##### Texto de referencia

Tiene razón el secretario de Defensa Rumsfeld al decir que los países de la UE que no apoyan el ataque preventivo de EE UU son la vieja Europa. Claro que no es lo mismo viejo que anticuado. Pero antes de ir a eso pasemos lista. A juicio de Rumsfeld, los exponentes en la UE de la nueva Europa son cinco: Dinamarca, España, Italia, Portugal y Reino Unido. Son 10, por tanto, los que no han apoyado el ataque preventivo: Alemania, Austria, Bélgica, Finlandia, Francia, Grecia, Holanda, Irlanda, Luxemburgo y Suecia. Vistas las alineaciones, lástima no ser de la segunda.

Existen algunos motivos para esta preferencia. La ONU elabora todos los años una clasificación mundial de acuerdo con su índice de desarrollo humano, que combina esperanza de vida, logros educativos e ingresos reales. Cinco de los 12 países mejor situados son de la UE: Suecia, Bélgica, Holanda, Finlandia y Francia, todos viejos. Del puesto 20 para abajo sólo están Italia, España, Grecia y Portugal, casi todos nuevos. Si este índice parece muy genérico, podemos mirar algo más específico, como la actividad innovadora. La UE ha informado hace poco sobre la demanda de patentes europeas en 2001, y los líderes europeos en patentes por habitante son Holanda, Suecia y Finlandia, y entre los grandes Alemania y Francia superan, con mucho, al resto. Estos ejemplos podrían multiplicarse. Desde luego, esto de la vieja Europa no está tan mal.

##########

→ Consigna 1
Reproduzca literalmente, del texto sobre la vieja Europa, el tramo que va desde "Existen algunos motivos" hasta "está tan mal.".
El texto y los registros constituyen materiales independientes entre sí.

##### Registros proporcionados

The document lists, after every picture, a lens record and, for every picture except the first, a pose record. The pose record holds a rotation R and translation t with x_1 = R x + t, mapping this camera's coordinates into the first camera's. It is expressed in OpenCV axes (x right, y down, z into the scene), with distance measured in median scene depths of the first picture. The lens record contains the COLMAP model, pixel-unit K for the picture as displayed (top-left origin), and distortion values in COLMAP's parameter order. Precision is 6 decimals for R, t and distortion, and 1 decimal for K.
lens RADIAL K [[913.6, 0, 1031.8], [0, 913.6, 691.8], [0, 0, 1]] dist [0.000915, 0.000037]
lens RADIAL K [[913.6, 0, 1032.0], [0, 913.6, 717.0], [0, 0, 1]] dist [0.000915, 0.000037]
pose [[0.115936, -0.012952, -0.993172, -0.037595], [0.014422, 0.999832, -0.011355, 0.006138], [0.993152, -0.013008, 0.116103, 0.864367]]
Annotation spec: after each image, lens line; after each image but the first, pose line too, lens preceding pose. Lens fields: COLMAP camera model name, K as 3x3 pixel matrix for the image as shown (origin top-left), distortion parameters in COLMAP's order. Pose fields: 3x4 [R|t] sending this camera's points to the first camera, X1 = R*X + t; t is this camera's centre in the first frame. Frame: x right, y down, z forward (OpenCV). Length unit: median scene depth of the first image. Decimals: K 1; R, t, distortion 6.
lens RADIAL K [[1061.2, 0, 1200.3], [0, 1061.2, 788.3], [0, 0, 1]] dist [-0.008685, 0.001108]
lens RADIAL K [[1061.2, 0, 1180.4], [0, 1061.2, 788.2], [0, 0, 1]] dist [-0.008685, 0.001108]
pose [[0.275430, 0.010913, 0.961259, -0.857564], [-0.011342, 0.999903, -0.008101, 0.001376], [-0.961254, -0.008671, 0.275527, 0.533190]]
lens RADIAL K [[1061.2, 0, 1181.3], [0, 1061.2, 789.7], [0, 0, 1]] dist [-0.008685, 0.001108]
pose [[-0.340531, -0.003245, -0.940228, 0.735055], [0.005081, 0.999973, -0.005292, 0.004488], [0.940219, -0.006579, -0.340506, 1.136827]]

##########

→ Consigna 2
Organice como CSV de dos columnas, "texto" y "respuesta", únicamente los registros que van desde el que contiene "Annotation spec: after" hasta el final de los registros, ambos inclusive. Cada registro ocupará una fila, con su texto y su respuesta en sendos campos entre comillas y los saltos de línea sustituidos por espacios.

→ Espacio de respuesta 1
Existen algunos motivos para esta preferencia. La ONU elabora todos los años una clasificación mundial de acuerdo con su índice de desarrollo humano, que combina esperanza de vida, logros educativos e ingresos reales. Cinco de los 12 países mejor situados son de la UE: Suecia, Bélgica, Holanda, Finlandia y Francia, todos viejos. Del puesto 20 para abajo sólo están Italia, España, Grecia y Portugal, casi todos nuevos. Si este índice parece muy genérico, podemos mirar algo más específico, como la actividad innovadora. La UE ha informado hace poco sobre la demanda de patentes europeas en 2001, y los líderes europeos en patentes por habitante son Holanda, Suecia y Finlandia, y entre los grandes Alemania y Francia superan, con mucho, al resto. Estos ejemplos podrían multiplicarse. Desde luego, esto de la vieja Europa no está tan mal.

→ Espacio de respuesta 2
texto,respuesta
"Annotation spec: after each image, lens line; after each image but the first, pose line too, lens preceding pose. Lens fields: COLMAP camera model name, K as 3x3 pixel matrix for the image as shown (origin top-left), distortion parameters in COLMAP's order. Pose fields: 3x4 [R|t] sending this camera's points to the first camera, X1 = R*X + t; t is this camera's centre in the first frame. Frame: x right, y down, z forward (OpenCV). Length unit: median scene depth of the first image. Decimals: K 1; R, t, distortion 6.","lens RADIAL K [[1061.2, 0, 1200.3], [0, 1061.2, 788.3], [0, 0, 1]] dist [-0.008685, 0.001108] lens RADIAL K [[1061.2, 0, 1180.4], [0, 1061.2, 788.2], [0, 0, 1]] dist [-0.008685, 0.001108] pose [[0.275430, 0.010913, 0.961259, -0.857564], [-0.011342, 0.999903, -0.008101, 0.001376], [-0.961254, -0.008671, 0.275527, 0.533190]] lens RADIAL K [[1061.2, 0, 1181.3], [0, 1061.2, 789.7], [0, 0, 1]] dist [-0.008685, 0.001108] pose [[-0.340531, -0.003245, -0.940228, 0.735055], [0.005081, 0.999973, -0.005292, 0.004488], [0.940219, -0.006579, -0.340506, 1.136827]]"